Exercise: Return all the lines below in which the string "Canada" appears.

Dataset content:
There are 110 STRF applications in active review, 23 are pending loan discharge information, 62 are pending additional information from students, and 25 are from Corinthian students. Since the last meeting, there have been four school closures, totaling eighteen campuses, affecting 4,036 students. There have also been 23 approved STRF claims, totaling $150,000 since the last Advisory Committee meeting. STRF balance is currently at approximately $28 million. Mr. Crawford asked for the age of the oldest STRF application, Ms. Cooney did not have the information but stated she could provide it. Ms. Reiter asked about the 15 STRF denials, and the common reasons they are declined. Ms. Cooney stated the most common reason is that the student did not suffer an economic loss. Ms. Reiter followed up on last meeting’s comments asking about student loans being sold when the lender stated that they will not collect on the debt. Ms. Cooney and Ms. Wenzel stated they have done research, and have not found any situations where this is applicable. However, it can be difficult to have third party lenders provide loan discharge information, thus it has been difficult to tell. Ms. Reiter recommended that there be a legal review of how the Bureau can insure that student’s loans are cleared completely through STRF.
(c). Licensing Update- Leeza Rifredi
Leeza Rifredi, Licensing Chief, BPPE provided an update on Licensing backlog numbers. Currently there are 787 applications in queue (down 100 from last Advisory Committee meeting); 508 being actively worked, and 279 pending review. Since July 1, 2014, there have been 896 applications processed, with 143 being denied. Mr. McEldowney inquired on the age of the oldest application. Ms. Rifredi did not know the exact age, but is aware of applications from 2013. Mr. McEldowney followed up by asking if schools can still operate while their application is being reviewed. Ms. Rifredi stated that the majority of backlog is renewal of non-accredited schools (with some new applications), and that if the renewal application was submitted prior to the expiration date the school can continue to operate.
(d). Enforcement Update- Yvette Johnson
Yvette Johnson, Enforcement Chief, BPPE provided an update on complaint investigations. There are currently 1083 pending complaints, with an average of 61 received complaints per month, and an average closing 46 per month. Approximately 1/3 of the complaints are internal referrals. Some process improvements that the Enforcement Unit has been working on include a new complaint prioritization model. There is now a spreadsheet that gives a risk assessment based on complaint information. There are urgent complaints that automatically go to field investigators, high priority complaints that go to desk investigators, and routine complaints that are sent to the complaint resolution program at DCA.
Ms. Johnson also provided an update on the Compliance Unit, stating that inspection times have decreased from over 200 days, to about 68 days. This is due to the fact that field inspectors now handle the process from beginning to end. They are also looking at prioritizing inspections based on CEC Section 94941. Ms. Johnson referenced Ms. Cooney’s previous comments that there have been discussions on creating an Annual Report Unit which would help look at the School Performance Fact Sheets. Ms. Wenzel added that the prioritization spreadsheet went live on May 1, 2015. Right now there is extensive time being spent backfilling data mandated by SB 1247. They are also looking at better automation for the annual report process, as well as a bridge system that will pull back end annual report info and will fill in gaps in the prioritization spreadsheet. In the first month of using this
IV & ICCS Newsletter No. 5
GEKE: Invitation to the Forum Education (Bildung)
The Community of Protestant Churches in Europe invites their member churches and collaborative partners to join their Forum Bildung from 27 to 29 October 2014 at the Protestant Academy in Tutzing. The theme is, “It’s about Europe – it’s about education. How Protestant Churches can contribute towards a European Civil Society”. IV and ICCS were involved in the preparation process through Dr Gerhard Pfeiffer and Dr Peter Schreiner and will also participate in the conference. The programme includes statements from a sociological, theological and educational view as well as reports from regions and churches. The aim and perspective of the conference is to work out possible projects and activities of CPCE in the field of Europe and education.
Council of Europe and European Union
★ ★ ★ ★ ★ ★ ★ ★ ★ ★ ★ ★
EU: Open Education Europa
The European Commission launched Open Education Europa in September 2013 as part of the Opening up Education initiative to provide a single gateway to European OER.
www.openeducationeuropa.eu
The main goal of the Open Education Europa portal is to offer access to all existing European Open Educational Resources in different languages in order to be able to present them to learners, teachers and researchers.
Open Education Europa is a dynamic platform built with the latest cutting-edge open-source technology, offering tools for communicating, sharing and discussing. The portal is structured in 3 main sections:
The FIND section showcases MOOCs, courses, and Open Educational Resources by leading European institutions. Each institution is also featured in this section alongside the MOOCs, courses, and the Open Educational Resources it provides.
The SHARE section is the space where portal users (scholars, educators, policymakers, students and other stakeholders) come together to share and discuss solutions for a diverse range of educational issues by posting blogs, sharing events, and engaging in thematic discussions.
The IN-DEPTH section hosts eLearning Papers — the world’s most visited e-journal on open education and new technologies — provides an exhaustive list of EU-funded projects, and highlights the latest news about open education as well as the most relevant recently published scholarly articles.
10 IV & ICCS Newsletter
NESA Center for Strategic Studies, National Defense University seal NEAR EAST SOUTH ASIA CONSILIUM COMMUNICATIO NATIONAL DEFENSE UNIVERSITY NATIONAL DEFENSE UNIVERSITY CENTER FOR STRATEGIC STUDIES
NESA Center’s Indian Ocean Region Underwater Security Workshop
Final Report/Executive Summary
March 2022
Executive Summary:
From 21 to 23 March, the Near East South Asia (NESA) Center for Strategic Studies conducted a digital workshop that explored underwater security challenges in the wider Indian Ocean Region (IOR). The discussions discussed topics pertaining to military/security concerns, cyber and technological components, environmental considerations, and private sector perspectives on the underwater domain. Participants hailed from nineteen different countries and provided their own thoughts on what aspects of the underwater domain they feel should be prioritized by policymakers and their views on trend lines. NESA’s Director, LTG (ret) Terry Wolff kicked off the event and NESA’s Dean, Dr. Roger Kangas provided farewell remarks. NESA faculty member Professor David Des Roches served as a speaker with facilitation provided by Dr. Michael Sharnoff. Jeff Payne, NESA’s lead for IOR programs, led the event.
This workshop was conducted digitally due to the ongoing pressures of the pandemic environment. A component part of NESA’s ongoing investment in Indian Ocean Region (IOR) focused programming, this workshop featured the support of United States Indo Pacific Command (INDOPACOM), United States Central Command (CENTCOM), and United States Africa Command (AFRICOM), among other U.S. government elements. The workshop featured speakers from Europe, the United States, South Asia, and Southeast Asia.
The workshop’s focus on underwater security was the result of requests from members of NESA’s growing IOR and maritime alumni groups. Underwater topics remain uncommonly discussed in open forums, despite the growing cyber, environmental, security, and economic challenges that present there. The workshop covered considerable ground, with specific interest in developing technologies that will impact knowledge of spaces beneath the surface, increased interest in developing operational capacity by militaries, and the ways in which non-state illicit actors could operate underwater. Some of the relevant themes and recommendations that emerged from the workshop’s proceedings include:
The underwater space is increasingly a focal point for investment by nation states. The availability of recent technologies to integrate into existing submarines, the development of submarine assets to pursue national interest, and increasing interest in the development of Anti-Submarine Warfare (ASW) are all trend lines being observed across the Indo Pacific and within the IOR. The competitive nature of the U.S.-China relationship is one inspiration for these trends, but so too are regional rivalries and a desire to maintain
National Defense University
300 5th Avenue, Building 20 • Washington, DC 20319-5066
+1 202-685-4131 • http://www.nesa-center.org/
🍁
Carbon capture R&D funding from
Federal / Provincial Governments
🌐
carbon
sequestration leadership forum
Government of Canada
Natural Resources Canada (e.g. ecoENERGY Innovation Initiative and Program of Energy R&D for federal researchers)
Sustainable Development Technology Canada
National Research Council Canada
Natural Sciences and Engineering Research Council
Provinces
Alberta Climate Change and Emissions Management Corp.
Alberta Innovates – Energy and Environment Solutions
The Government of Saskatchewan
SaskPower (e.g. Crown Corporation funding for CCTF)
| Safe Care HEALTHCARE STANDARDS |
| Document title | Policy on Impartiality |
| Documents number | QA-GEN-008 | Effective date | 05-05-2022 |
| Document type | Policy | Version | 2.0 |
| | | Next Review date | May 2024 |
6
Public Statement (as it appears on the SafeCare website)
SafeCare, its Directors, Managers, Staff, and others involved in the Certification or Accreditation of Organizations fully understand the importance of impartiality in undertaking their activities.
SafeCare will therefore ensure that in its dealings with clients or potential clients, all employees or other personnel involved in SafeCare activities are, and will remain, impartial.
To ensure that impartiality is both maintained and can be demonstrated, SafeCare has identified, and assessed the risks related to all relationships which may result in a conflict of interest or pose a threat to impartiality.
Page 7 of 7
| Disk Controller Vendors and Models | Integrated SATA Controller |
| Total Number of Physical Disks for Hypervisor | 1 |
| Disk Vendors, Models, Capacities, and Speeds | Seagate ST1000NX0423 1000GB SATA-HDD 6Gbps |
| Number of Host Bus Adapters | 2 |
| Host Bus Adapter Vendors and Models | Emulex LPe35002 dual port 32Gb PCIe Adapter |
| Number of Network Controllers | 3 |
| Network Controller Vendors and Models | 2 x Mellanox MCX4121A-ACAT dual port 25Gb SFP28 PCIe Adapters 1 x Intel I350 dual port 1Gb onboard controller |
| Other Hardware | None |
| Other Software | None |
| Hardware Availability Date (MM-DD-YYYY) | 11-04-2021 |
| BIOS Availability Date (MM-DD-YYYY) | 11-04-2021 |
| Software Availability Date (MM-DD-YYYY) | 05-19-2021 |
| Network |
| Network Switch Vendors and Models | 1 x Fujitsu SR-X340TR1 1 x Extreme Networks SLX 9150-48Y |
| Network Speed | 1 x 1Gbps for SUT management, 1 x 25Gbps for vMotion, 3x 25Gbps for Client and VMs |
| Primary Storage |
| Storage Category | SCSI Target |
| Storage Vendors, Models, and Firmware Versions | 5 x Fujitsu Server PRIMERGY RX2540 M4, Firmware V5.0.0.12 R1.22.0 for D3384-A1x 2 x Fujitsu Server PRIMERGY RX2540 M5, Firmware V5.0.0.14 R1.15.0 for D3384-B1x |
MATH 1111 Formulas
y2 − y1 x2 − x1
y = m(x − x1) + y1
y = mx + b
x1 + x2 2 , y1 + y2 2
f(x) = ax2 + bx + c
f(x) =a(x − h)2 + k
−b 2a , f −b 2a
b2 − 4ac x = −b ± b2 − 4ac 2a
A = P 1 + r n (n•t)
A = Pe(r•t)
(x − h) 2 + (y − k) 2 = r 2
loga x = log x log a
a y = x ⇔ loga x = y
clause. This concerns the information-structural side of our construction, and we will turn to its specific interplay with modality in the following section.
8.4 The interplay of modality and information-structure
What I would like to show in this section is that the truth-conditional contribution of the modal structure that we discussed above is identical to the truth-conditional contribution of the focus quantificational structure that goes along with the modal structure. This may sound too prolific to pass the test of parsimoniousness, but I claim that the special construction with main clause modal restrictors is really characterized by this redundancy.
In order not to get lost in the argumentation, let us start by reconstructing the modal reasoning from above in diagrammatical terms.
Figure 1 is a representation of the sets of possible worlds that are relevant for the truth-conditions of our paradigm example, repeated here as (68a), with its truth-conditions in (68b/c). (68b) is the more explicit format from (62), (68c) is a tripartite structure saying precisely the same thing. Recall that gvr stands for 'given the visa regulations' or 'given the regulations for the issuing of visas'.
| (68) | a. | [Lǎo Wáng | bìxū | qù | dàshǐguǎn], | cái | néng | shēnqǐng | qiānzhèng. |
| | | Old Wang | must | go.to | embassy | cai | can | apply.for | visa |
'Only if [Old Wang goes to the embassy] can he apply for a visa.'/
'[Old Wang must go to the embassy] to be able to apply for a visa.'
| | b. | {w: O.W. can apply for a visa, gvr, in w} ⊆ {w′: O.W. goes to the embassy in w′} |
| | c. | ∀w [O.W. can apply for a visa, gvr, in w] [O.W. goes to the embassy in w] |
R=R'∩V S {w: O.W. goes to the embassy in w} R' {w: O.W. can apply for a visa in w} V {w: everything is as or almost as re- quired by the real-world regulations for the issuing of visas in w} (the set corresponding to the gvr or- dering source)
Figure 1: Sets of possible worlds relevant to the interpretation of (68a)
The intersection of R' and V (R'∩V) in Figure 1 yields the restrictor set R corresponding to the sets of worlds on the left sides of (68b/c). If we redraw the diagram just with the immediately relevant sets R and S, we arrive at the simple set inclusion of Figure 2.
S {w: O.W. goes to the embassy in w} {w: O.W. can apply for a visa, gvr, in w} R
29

Worked solution:
Government of Canada
Natural Resources Canada (e.g. ecoENERGY Innovation Initiative and Program of Energy R&D for federal researchers)
Sustainable Development Technology Canada
National Research Council Canada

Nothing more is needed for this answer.